Get attention masks from HF pipelines

104 views Asked by At

How should returned attention masks be accessed from the FeatureExtractionPipeline in Huggingface?

The code below takes an embedding model, distributes it and a huggingface dataset across 8 GPUs on a single node, and performs inference on the inputs. The code requires the attention masks for mean pooling.

Code example:

from accelerate import Accelerator
from accelerate.utils import tqdm
from transformers import AutoTokenizer, AutoModel
from optimum.bettertransformer import BetterTransformer

import torch

from datasets import load_dataset

from transformers import pipeline

accelerator = Accelerator()

model_name = "BAAI/bge-large-en-v1.5"

tokenizer = AutoTokenizer.from_pretrained(model_name,)

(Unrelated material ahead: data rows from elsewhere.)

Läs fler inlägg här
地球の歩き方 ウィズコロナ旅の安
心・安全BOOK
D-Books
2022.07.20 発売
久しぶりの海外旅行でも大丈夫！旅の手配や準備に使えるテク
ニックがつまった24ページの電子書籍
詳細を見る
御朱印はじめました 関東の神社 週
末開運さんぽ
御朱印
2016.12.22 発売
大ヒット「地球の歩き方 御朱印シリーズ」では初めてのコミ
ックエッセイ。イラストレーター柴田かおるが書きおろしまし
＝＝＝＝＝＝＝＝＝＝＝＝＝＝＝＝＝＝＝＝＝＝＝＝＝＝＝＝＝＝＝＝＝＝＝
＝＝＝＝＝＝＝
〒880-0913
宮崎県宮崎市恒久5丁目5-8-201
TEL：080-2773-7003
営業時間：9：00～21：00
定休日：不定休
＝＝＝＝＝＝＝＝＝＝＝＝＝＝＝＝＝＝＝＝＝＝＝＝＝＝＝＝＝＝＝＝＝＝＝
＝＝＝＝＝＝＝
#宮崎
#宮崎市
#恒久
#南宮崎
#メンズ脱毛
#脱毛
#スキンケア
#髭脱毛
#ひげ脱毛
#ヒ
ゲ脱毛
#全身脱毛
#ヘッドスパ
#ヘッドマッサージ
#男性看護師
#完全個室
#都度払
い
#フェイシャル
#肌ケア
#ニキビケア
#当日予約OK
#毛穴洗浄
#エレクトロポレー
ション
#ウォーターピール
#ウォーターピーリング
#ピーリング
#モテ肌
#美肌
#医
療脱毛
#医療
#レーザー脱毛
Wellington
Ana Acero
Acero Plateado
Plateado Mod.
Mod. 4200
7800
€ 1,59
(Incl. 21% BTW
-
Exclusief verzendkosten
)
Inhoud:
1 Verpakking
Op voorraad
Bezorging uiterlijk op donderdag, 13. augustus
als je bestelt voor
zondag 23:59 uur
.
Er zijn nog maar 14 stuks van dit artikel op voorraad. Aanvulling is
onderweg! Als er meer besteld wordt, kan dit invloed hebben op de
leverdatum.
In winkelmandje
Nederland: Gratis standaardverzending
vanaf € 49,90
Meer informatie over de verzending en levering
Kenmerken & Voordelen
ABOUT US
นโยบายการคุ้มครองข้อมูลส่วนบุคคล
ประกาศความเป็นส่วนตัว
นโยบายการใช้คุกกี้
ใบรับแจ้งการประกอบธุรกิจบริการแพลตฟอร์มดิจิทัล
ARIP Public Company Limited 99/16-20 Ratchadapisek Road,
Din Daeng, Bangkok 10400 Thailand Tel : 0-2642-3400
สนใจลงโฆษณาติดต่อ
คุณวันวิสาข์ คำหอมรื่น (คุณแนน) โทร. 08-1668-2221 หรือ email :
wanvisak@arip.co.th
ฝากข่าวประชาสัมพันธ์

model = AutoModel.from_pretrained(model_name,)

pipe = pipeline(
    "feature-extraction",
    model=model,
    tokenizer=tokenizer,
    max_length=512,
    truncation=True,
    padding=True,
    pad_to_max_length=True,
    batch_size=256,
    framework="pt",
    return_tensors=True,
    return_attention_mask=True,
    device=(accelerator.device)
)

dataset = load_dataset(
    "wikitext",
    "wikitext-2-v1",
    split="train",
)

#Mean Pooling - Take attention mask into account for correct averaging
def mean_pooling(model_output, attention_mask):
    token_embeddings = model_output[0] #First element of model_output contains all token embeddings
    input_mask_expanded = attention_mask.unsqueeze(-1).expand(token_embeddings.size()).float()
    return torch.sum(token_embeddings * input_mask_expanded, 1) / torch.clamp(input_mask_expanded.sum(1), min=1e-9)


# Assume 8 processes

with accelerator.split_between_processes(dataset["text"]) as data:

    for out in pipe(data):

        sentence_embeddings = mean_pooling(out, out["attention_mask"])

I need the attention maks from pipe to use for mean pooling.

Best,

Enrico

1

There are 1 answers

1
druskacik On

The pipeline object from the transformers library provides a convenient abstraction for quick inference of models, but for more customized solutions it's usually a good idea to use the models directly. For example:

text = 'This is a test.'

tokenized = tokenizer(
    text,
    max_length=512,
    truncation=True,
    padding=True,
    return_attention_mask=True,
    return_tensors='pt').to(accelerator.device)

out = model(**tokenized)

embeddings = out.last_hidden_state
attention_mask = tokenized['attention_mask']

You can then use the embeddings and attention_mask to compute the mean pooling. You may also consider using out.pooler_output instead of computing the mean pooling manually, however, I am not sure how the pooler_output is computed in this case, so be wary.